Top Family Friendly New Orleans Attractions

February 16, 2017

Category: Lifestyle

Heading to New Orleans for NBA All Star Weekend? Then you’re in for loads of great basketball, which is almost a shame because as a destination, New Orleans is a town like no other.

Infused with music and good food, NOLA literally feels like there’s a party around every corner. The people are welcoming, the architecture fanciful—from the French Quarter’s iron balconies to the Garden District’s mansions—and with ghost stories the backstory of so many attractions, there’s lots to spark the imagination.

Here’s our select pick of the Big Easy’s many attractions. There’s so much to do you may forget all about why you came to town!

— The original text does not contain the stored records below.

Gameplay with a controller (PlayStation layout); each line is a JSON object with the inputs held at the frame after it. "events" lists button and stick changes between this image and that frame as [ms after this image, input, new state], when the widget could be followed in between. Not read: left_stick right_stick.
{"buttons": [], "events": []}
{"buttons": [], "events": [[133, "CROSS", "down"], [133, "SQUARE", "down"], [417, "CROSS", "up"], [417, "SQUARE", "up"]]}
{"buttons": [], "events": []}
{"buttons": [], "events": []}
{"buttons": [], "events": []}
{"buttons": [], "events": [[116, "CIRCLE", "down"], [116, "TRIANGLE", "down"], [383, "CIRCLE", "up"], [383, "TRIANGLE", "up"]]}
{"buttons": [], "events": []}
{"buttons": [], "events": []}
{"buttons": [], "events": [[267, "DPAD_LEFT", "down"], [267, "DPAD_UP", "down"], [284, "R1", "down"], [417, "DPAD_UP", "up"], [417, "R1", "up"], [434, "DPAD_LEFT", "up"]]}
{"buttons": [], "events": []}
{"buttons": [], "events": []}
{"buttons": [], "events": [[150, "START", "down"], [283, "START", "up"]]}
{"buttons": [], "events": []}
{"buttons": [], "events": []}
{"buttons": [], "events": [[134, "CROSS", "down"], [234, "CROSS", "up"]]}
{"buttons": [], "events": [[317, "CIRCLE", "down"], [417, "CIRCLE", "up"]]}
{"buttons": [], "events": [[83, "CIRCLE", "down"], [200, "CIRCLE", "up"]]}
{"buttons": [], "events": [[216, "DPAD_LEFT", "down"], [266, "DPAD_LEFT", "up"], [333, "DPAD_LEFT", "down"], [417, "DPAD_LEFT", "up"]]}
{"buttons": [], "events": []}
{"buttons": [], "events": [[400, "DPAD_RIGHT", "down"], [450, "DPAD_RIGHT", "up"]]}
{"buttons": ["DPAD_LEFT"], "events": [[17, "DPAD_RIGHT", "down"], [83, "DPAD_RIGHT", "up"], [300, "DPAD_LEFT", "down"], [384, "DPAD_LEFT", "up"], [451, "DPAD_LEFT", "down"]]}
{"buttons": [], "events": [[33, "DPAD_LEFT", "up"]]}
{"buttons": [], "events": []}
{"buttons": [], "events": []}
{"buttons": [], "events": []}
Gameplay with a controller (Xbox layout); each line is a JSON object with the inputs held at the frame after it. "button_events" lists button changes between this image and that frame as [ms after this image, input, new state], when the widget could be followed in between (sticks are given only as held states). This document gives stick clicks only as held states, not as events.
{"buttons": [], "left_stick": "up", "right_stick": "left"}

New Orleans City Park: New Orleanians have been kicking back at this 1,300-acre outdoor oasis, since 1854. Kids can play  hide and seek in the five-acre Besthoff Sculpture Garden before parents  sneak a peek at the Picassos, Monets, and Georgia O’Keefe’s in the New Orleans Museum of Art (NOMA) just next door. Kids will also enjoy  StoryQuest, the popular enactments of children’s literature held every Saturday. The entire family can refuel at the museum café before heading back out to hit one of the many biking, jogging, and walking paths or stopping by Storyland playground, where the giant Dragon Slide and Captain Hook’s pirate ship are just two of the larger-than-life fantasy creatures to climb. If you have time, the Carousel Gardens Amusement Park is charming with its restored historic carousel dating back to the late 1880s. Tearing the kids away will be tough but if you’re headed back toward the French Quarter, talking up the ride there just might do it.

New Orleans Streetcar: Getting around New Orleans by streetcar is easy and fun. For just $1.25 per person, the Canal Street line—or any of the city’s three lines—will take you from the New Orleans City Park back toward one of New Orleans’ other remarkable spots, the mini Amazon, Caribbean, Mississippi River, and Gulf Coast marine habitats to be found on the edge of the French quarter and the Mississippi at NOLA’s waterfront Aquarium.

Audubon Aquarium of the Americas: If your children are into marine life, this is a must, with each habitat as engrossing as the next. Accessible by a plexiglass tunnel, the Caribbean Reef will wow kids as jumbo stingrays and sharks swim all around. Over at Adventure Island’s play zone, they’ll be the ones moving as they learn all about marine life by crawling on and climbing up the interactive exhibits. The real showstopper: a 2,600-gallon touch pool where visitors can get up close and personal with cownose rays.

Audubon Insectarium: What’s not to love about an Interactive museum devoted to bugs—the largest of its kind in North America! Located in the U.S. Custom House on Canal Street, the museum will teach you and the kids why insects have been central to evolution, while giving you a bug’s-eye-view of various habitats and sending you on a tour of a Louisiana swamp. What not to miss: daily cooking shows over at the Bug Appetit buffet, where chefs prepare insect delicacies!

Canal Street Ferry: New Orleans is famously a waterfront town, so why not take in the views from aboard this tug. The free 10-minute trip leaves from the ferry dock next to the Aquarium every half hour and costs only $2 per person, which is a very small price to pay for the impressive Mississippi Nola skyline views that come with your ticket.

Lalaurie Mansion: We promised you ghosts and, according to locals, this famous address has been haunted by the slaves who served the mansion’s cruel owner since the 1880s. For sites hauntingly beautiful, New Orleans’ cemeteries are said to have their fair share of spirits, but they also feature beautiful statuary

Preservation Hall: Louis Armstrong and Jelly Roll Morton came from New Orleans, and every day it feels like the whole city is playing music in their tribute. If you’re visiting with kids, this is the place to hear great jazz. Just three blocks from the Mississippi, the “no smoking, no drinking, all ages” venue is lined with wooden benches that fill up fast every night to hear musicians, many in their 70s and 80s, tune up to play New Orleans Jazz.